Anche un’equipe di scienziati del Kyoto Institute of Technology ha isolato una specie di batterio, la Ideonella Sakaiensis, in grado di “divorare” la plastica, utilizzandola come fonte di sostentamento e crescita mediante l’azione chimica di soli due enzimi. Come nel caso di Yao e Wang, il batterio è particolarmente “goloso” di Pet, la plastica più diffusa al mondo ed utilizzata per scopi alimentari, ed è assolutamente unico nel suo genere. I ricercatori, guidati da Shousuke Yoshida, hanno identificato i due enzimi chiave nella reazione di idrolisi della plastica, descrivendo in dettaglio il processo: il primo si chiama PETase, ed è secreto dal batterio quando questi aderisce alle superfici plastiche, mentre il secondo si chiama MHET idrolase, ed è quello responsabile della rottura delle catene di PET in molecole più piccole e “innocue”, l’acido tereftalico e il glicole etilenico. ‹‹Il processo››, aggiungono gli scienziati, ‹‹è purtroppo abbastanza lento perché la degradazione completa di una piccola pellicola in PET impiega circa sei settimane alla temperatura di 30 °C››, ma, nonostante ciò, ‹‹la scoperta potrebbe avere implicazioni molto importanti per il riciclo delle plastiche, così come per lo studio dei principi dell’evoluzione degli enzimi››.

La plastica abbonda negli oceani: pronti ad utilizzare nuove soluzioni scientifiche?
La plastica abbonda negli oceani: pronti ad utilizzare nuove soluzioni scientifiche?

Un altro gruppo di scienziati dell’Università di Portsmouth, nel Regno Unito, e del Laboratorio Nazionale delle Energie Rinnovabili degli USA hanno invece cercato di migliorare la performance del PETase: il nuovo enzima, descritto su Proceedings of the National Academy of Sciences, permetterebbe di tornare ai “blocchi di partenza” e ricostruire un Pet di qualità elevata. Hanno, così, utilizzato il Diamond Light Source, uno strumento vicino a Oxford che produce raggi X 10 miliardi più intensi di quelli del Sole, per dettagliare la struttura atomica dell’enzima: questo è parso molto simile a quello prodotto dai batteri per degradare la cutina, la sostanza idrofoba che riveste molte parti esposte delle piante. Quando il team ha alterato la struttura dell’enzima per esplorare questa connessione evolutiva, le sue capacità di degradare il PET sono migliorate del 20%, migliorando la velocità e ottimizzandolo al massimo. Si è già presa in considerazione la possibilità di trasferirlo su batteri estremofili capaci di sopportare temperature superiori ai 70 °C di fusione del PET: la plastica si degrada infatti molto più rapidamente, quando è sciolta. Inoltre, poiché l’enzima mutante sembra capace di restituire i mattoni di base usati nella produzione, poterlo impiegare in ambito industriale vorrebbe dire riciclare completamente, senza bisogno di impiegare nuovi combustibili fossili per fabbricare nuove bottiglie.

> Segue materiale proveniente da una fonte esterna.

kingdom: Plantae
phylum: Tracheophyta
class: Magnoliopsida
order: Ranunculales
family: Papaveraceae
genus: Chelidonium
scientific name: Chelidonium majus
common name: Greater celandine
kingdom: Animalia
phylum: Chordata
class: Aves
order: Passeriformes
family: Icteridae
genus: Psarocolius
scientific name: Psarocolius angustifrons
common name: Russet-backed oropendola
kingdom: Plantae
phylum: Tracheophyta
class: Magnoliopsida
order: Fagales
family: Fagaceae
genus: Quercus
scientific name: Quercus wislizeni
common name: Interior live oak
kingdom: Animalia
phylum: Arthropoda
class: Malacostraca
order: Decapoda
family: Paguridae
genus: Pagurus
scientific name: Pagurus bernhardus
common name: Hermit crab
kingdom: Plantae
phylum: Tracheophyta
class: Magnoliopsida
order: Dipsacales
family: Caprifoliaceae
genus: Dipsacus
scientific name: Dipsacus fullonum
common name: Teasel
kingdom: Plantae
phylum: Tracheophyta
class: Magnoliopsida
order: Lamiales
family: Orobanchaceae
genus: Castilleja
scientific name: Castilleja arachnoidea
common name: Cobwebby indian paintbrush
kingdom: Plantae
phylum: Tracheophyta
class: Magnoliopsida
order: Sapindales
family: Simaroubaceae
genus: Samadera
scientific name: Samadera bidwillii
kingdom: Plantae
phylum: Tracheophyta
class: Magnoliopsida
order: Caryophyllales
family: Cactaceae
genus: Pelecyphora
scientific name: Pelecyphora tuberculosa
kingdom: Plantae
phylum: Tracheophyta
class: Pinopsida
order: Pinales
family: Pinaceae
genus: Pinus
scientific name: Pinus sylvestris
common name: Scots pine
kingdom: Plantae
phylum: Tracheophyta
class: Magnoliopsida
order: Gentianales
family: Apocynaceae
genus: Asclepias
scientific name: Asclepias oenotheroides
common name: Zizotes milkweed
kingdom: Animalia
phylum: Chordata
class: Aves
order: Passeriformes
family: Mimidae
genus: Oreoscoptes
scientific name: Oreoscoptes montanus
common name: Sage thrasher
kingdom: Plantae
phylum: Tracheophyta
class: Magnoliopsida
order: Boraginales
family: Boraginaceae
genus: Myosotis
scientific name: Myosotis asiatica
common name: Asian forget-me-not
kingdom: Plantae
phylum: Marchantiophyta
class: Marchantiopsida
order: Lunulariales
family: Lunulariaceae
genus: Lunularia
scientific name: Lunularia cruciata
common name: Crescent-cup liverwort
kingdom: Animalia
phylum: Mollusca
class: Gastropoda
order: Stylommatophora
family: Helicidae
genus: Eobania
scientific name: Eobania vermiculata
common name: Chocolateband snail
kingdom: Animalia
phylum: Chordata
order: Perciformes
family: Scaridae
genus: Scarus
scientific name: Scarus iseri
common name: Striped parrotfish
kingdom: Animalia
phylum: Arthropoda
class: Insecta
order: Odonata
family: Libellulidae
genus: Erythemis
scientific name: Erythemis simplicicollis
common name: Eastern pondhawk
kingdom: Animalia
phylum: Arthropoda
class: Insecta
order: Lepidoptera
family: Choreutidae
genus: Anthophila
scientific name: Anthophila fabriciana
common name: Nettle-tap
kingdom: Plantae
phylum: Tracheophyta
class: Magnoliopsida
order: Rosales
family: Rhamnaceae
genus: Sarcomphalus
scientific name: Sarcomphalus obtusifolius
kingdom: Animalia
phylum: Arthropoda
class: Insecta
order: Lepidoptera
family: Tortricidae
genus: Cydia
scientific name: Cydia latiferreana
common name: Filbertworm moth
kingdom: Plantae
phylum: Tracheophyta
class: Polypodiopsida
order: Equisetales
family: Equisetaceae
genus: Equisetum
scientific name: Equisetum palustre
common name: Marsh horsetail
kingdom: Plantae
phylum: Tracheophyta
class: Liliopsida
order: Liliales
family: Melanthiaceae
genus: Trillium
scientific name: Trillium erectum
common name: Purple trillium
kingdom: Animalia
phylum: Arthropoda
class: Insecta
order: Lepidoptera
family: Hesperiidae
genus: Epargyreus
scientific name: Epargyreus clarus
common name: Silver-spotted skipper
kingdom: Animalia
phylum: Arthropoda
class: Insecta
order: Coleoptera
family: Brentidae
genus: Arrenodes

Dunque, sembra essere arrivati alla svolta: se il problema è particolarmente sentito in Italia, dove secondo il rapporto Marine litter 2018, pubblicato da Legambiente a novembre scorso, il 95% dei 2597 rifiuti galleggianti in 120 chilometri quadrati di mare è fatto di plastica, ora si potrebbe timidamente pensare ad un risanamento e ad una “bonifica marittima” definitiva. Tutto va in quella direzione, ed il mare è pronto a far ricredere ogni singola parola dell’Apocalisse. Batterio mangia-plastica permettendo.